Observers are in no doubt that prescribing is moving to a centre-led approach that will constrain local formularies and potentially force GPs to prescribe expensive new drugs their CCGs can ill afford.
But a further major change could be still to come – last month, it emerged the Future Forum is to re-examine the NHS Constitution’s guarantee to patients of access to all NICE-approved therapies.
The right balance?
So will formularies survive?
Dr Charles Alessi, chair of the NAPC – one half of the Clinical Commissioning Coalition – says he will be pressing ministers to ensure CCGs have flexibility to address local priorities: ‘There needs to be some flexibility. Some processes are mandatory, but everything can’t be mandatory – otherwise, what are CCGs for? There is going to be a lot of debate about where to draw that line.’
The cumulative effect of the standardisation of formularies along with ‘carrots and sticks’ in the system will lead to greater rigidity in prescribing, according to Conservative Medical Society chair Dr Paul Charlson.
‘There will be less flexibility overall, especially over the big things like statins and PPIs. If GPs and CCGs don’t toe the line, the quality premium might not come their way. A CCG that’s overspent probably isn’t going to be first in line for any benefits.’

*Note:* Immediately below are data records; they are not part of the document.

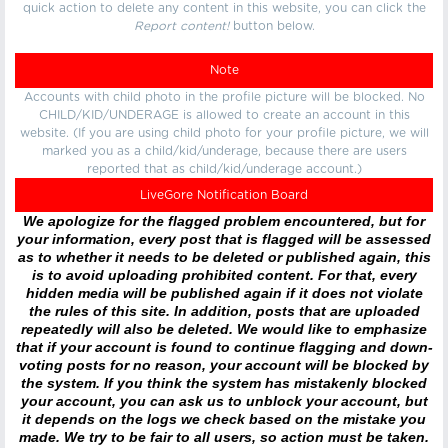
quick action to delete any content in this website, you can click the
Report content!
button below.
Note
Accounts with child photo in the profile picture will be blocked. No
CHILD/KID/UNDERAGE is allowed to create an account in this
website. (If you are using child photo for your profile picture, we will
marked you as a child/kid/underage, because there are users
reported that as child/kid/underage account.)
LiveGore Notification Board
We apologize for the flagged problem encountered, but for
your information, every post that is flagged will be assessed
as to whether it needs to be deleted or published again, this
is to avoid uploading prohibited content. For that, every
hidden media will be published again if it does not violate
the rules of this site. In addition, posts that are uploaded
repeatedly will also be deleted. We would like to emphasize
that if your account is found to continue flagging and down-
voting posts for no reason, your account will be blocked by
the system. If you think the system has mistakenly blocked
your account, you can ask us to unblock your account, but
it depends on the logs we check based on the mistake you
made. We try to be fair to all users, so action must be taken.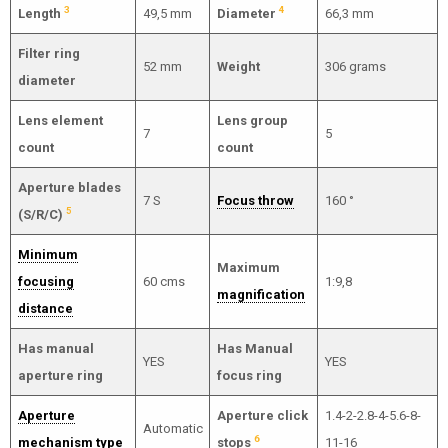
3
4
Length
49,5 mm
Diameter
66,3 mm
Filter ring
52 mm
Weight
306 grams
diameter
Lens element
Lens group
7
5
count
count
Aperture blades
7 S
Focus throw
160 °
5
(S/R/C)
Minimum
Maximum
focusing
60 cms
1:9,8
magnification
distance
Has manual
Has Manual
YES
YES
aperture ring
focus ring
Aperture
Aperture click
1.4-2-2.8-4-5.6-8-
Automatic
6
mechanism type
stops
11-16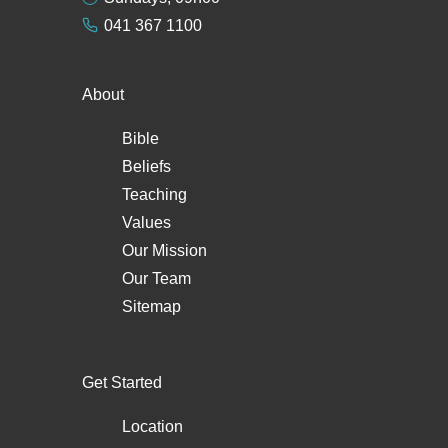
041 367 1100
About
Bible
Beliefs
Teaching
Values
Our Mission
Our Team
Sitemap
Get Started
Location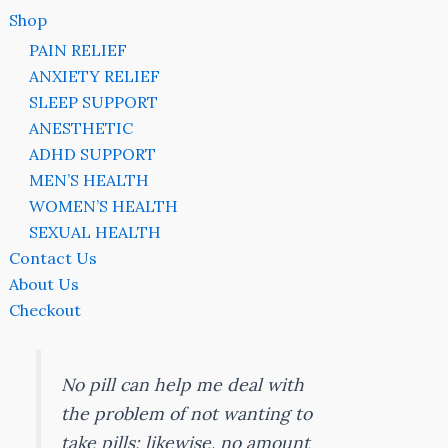
Shop
PAIN RELIEF
ANXIETY RELIEF
SLEEP SUPPORT
ANESTHETIC
ADHD SUPPORT
MEN’S HEALTH
WOMEN’S HEALTH
SEXUAL HEALTH
Contact Us
About Us
Checkout
No pill can help me deal with
the problem of not wanting to
take pills; likewise, no amount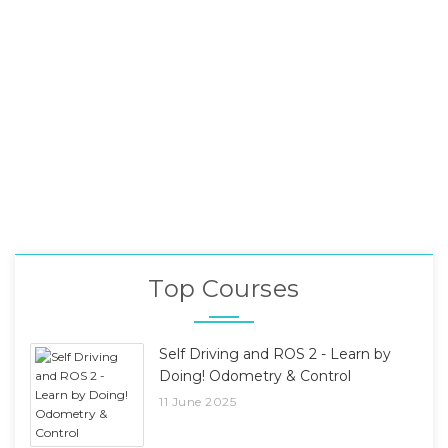
Top Courses
Self Driving and ROS 2 - Learn by
Doing! Odometry & Control
11 June 2025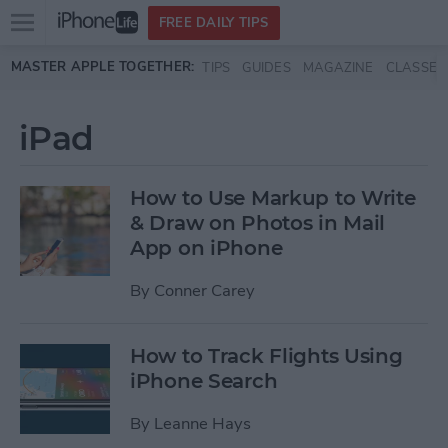
Open
FREE DAILY TIPS
main
Skip to main content
MASTER APPLE TOGETHER:
TIPS
GUIDES
MAGAZINE
CLASSES
menu
iPad
How to Use Markup to Write
& Draw on Photos in Mail
App on iPhone
By
Conner Carey
How to Track Flights Using
iPhone Search
By
Leanne Hays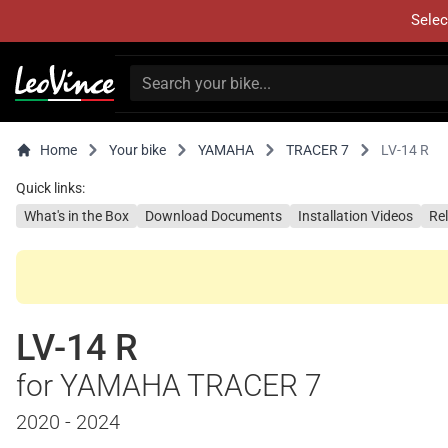
Selec
Home
Your bike
YAMAHA
TRACER 7
LV-14 R
Quick links:
What's in the Box
Download Documents
Installation Videos
Re
LV-14 R
for YAMAHA TRACER 7
2020 - 2024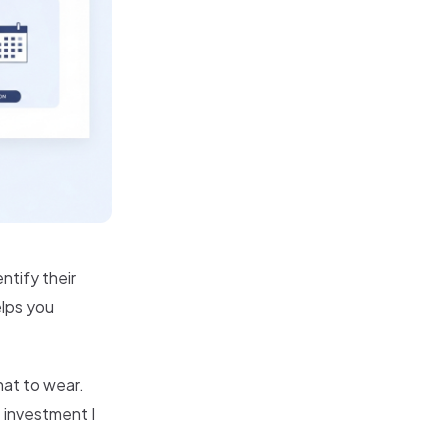
ntify their
elps you
at to wear.
t investment I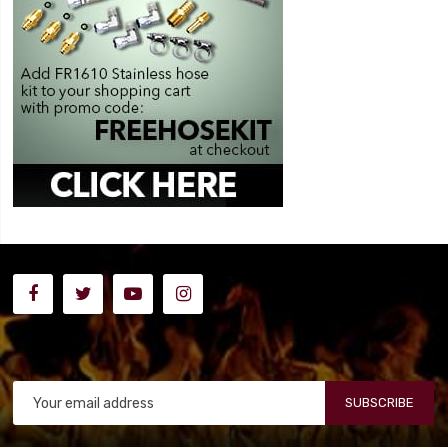
SUBSCRIBE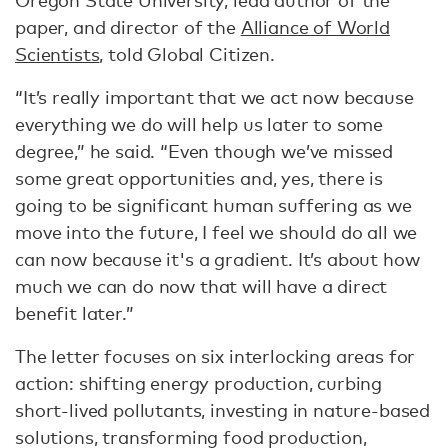
Oregon State University, lead author of the
paper, and director of the
Alliance of World
Scientists
, told Global Citizen.
“It’s really important that we act now because
everything we do will help us later to some
degree,” he said. “Even though we’ve missed
some great opportunities and, yes, there is
going to be significant human suffering as we
move into the future, I feel we should do all we
can now because it's a gradient. It’s about how
much we can do now that will have a direct
benefit later.”
The letter focuses on six interlocking areas for
action: shifting energy production, curbing
short-lived pollutants, investing in nature-based
solutions, transforming food production,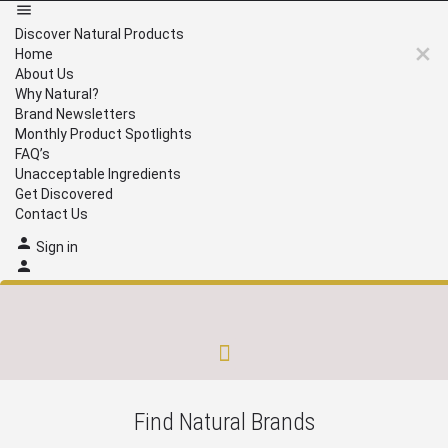
Discover Natural Products
Home
About Us
Why Natural?
Brand Newsletters
Monthly Product Spotlights
FAQ’s
Unacceptable Ingredients
Get Discovered
Contact Us
Sign in
Brand Newsletters
Monthly Product Spotlights
Unacceptable Ingredients
Get Discovered
Find Natural Brands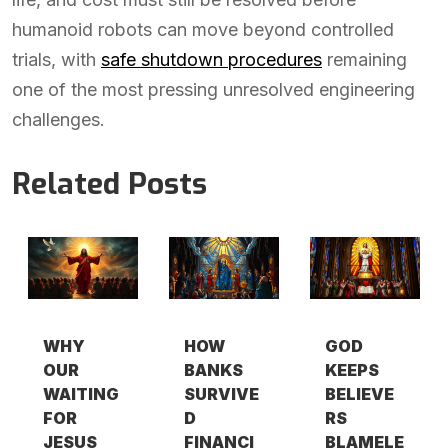
humanoid robots can move beyond controlled
trials, with
safe shutdown procedures
remaining
one of the most pressing unresolved engineering
challenges.
Related Posts
WHY
HOW
GOD
OUR
BANKS
KEEPS
WAITING
SURVIVE
BELIEVE
FOR
D
RS
JESUS
FINANCI
BLAMELE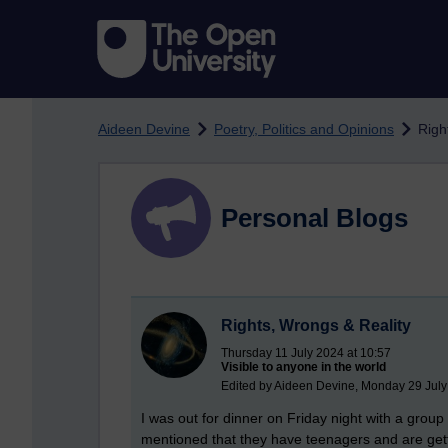
Skip to main content
Aideen Devine
Poetry, Politics and Opinions
Righ
Personal Blogs
Rights, Wrongs & Reality
Thursday 11 July 2024 at 10:57
Visible to anyone in the world
Edited by Aideen Devine, Monday 29 July
I was out for dinner on Friday night with a grou
mentioned that they have teenagers and are gettin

Dr Bill Beeby, chair of the GPC clinical prescribing subcommittee and a GP in Middlesbrough, believes the combination of external pressures to save money and increased control from NICE will ‘create havoc’ for GPs, and that postcode prescribing will still emerge.
‘We’re all working hard to ensure that we prescribe efficiently and cost-effectively, but one recommendation from NICE that an expensive drug should be adopted could cause big problems at a local level,’ he points out. ‘When NICE was brought in, the idea was that whatever it recommended, funding would be made available to support those decisions. We’re told that funding is reflected in baseline funding. But more often than not, it’s impossible to say whether it is or not. The fear is we are going to end up with certain areas saying no and others saying yes – with the results recorded in the daily press. These are emotive subjects and the emotional impact is massive. We’re going to see CCGs being blamed for the shortfall. We’re going to see NICE giving guidance on best practice and CCGs not necessarily following it, because of affordability. The criticism will come back onto the CCGs.’
Dr Beeby adds: ‘Our view at the BMA is that we don’t want to see CCGs go through their own evaluations when it comes to spending money and affordability. In an ideal world, we’d like to see NICE do a proper job, participating in choosing treatments, to provide that guidance at a national level so it doesn’t need to be expected down at a local level. And then it would be nice to see appropriate funding for NICE’s guidance made available. Then implementation at the local level becomes about good-quality, effective treatment.’
So if local formularies look set to survive, albeit containing more central guidance, does this mean GPs will be under increased pressure to follow NICE recommendations?
Dr Paul Charlson says it will still be for individual clinicians to decide what to prescribe: ‘There will no compulsion to follow NICE guidance or national policy. For individual GPs, it will depend on how much pressure their CCGs put on them – which will vary around the country.
‘If you’re sitting with a patient and there’s a good clinical reason for prescribing something different from what NICE recommends, then nobody’s going to criticise you. But if you do it every time, questions will be asked.’